Rio (AG) – O IGP-10 registrou deflação de 0,37% em julho, segundo dados divulgados ontem, pela Fundação Getúlio Vargas. Em junho, a taxa apresentara deflação de 0,41%. No ano, o IGP-10 acumula alta de 1,8% e nos últimos 12 meses, de 5,86% A deflação apurada pelo IGP-10 foi maior que o esperado pelos analistas e pode reforçar a tese de que o Copom precisa preparar a queda dos juros básicos da economia, antes que se instale um processo recessivo.

O Comitê de Política Monetária do Banco Central se reúne na próxima semana para decidir sobre a taxa básica de juros do País (Selic), atualmente em 19,75%.

Os principais índices apresentaram deflação em junho.
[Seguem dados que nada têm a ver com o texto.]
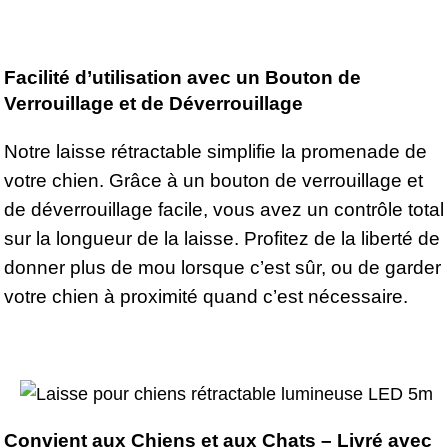
Facilité d’utilisation avec un Bouton de
Verrouillage et de Déverrouillage
Notre laisse rétractable simplifie la promenade de
votre chien. Grâce à un bouton de verrouillage et
de déverrouillage facile, vous avez un contrôle total
sur la longueur de la laisse. Profitez de la liberté de
donner plus de mou lorsque c’est sûr, ou de garder
votre chien à proximité quand c’est nécessaire.
Convient aux Chiens et aux Chats – Livré avec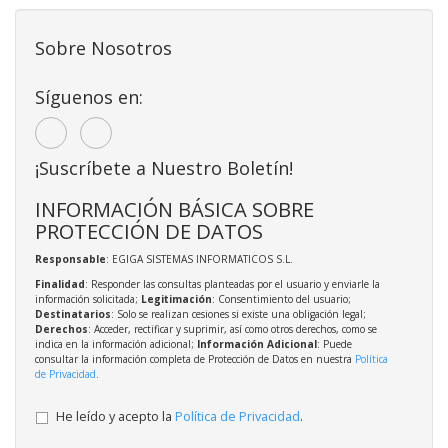
Sobre Nosotros
Síguenos en:
¡Suscríbete a Nuestro Boletín!
INFORMACIÓN BÁSICA SOBRE
PROTECCIÓN DE DATOS
Responsable
: EGIGA SISTEMAS INFORMATICOS S.L.
Finalidad
: Responder las consultas planteadas por el usuario y enviarle la
información solicitada;
Legitimación
: Consentimiento del usuario;
Destinatarios
: Solo se realizan cesiones si existe una obligación legal;
Derechos
: Acceder, rectificar y suprimir, así como otros derechos, como se
indica en la información adicional;
Información Adicional
: Puede
consultar la información completa de Protección de Datos en nuestra
Política
de Privacidad
.
He leído y acepto la
Política de Privacidad
.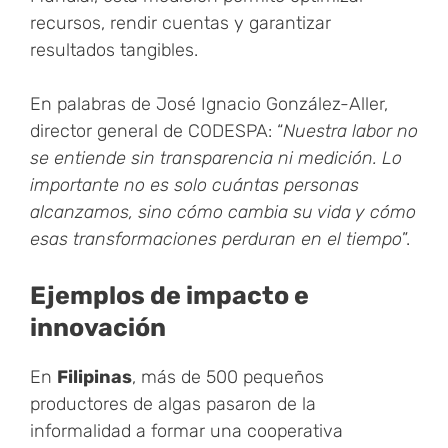
recursos, rendir cuentas y garantizar
resultados tangibles.
En palabras de José Ignacio González-Aller,
director general de CODESPA: “
Nuestra labor no
se entiende sin transparencia ni medición. Lo
importante no es solo cuántas personas
alcanzamos, sino cómo cambia su vida y cómo
esas transformaciones perduran en el tiempo
”.
Ejemplos de impacto e
innovación
En
Filipinas
, más de 500 pequeños
productores de algas pasaron de la
informalidad a formar una cooperativa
O IPCA, índice oficial do governo, teve deflação de 0,02% em junho, seguido pelo IGP-M, usado na correção dos contratos de aluguel e telefonia, caiu 0,44%, enquanto que o IGP-DI teve deflação de 0,45%.

Dois dos três índices que compõem o IGP-10, o Índice de Preços no Atacado (IPA) foi o que registrou a maior contribuição para o resultado de julho, passando de -1,10% para -0,64%. O item Bens Finais tiveram variação menor do que no mês de junho, passando de -0,71% para -0,30%.

Já o Índice de Preços ao Consumidor (IPC) passou de variação positiva de 0,51% para deflação de 0,04%. Dos sete componentes desse item, quatro apresentaram taxa de variação inferiores às do mês passado. Segundo a FVG, a queda de 0,99% do grupo Alimentação e a desaceleração do grupo Vestuário (0,66%) foram as maiores contribuições.

O Índice Nacional de Construção Civil (INCC) apresentou variação de 0,64%, contra 2,21% do mês de junho. Os preços de Mão-de-Obra subiram 1,08% no mês, contra 4,53% de junho.

As opiniões dos analistas de mercado variam em relação à posição que o Copom adotará na reunião do próximo dia 20. Algumas correntes acreditam que o BC deverá já a partir de agora começar a reduzir a Selic, enquanto uma outra corrente estima que isso só deve ocorrer a partir de outubro.

É o caso da Consultoria Tendências, que aposta na manutenção dos juros em julho e agosto e em corte de 0,25 ponto percentual em setembro, com aumento do ritmo a partir de outubro. Com cortes de 0,5 ponto em outubro, novembro e dezembro, a Selic chegaria ao final do ano em 18% ao ano.

?Em nossas projeções, aumentamos o ritmo de cortes a partir de outubro levando em conta que a inflação corrente está caminhando rapidamente para a meta de 2006. A manutenção da taxa até setembro se deve apenas à cautela?, afirmou.

Maurício Oreng e a equipe do Unibanco também esperam para setembro o início dos cortes da taxa Selic, mas apostam em cortes de 0,5 ponto já a partir do primeiro. Com isso, a taxa Selic chegaria a dezembro em 17,75% ao ano.

?Os índices de inflação corrente vão ter um peso maior na decisão do BC, que já projeta para 2006 uma inflação menor (3,7%) que a meta (4,5%). A tendência nos próximos meses é a economia crescer menos, com um efeito maior nos índices de preços ao consumidor. Nesse cenário, o BC terá mais confiança para começar a cortar os juros em setembro?, disse Oreng.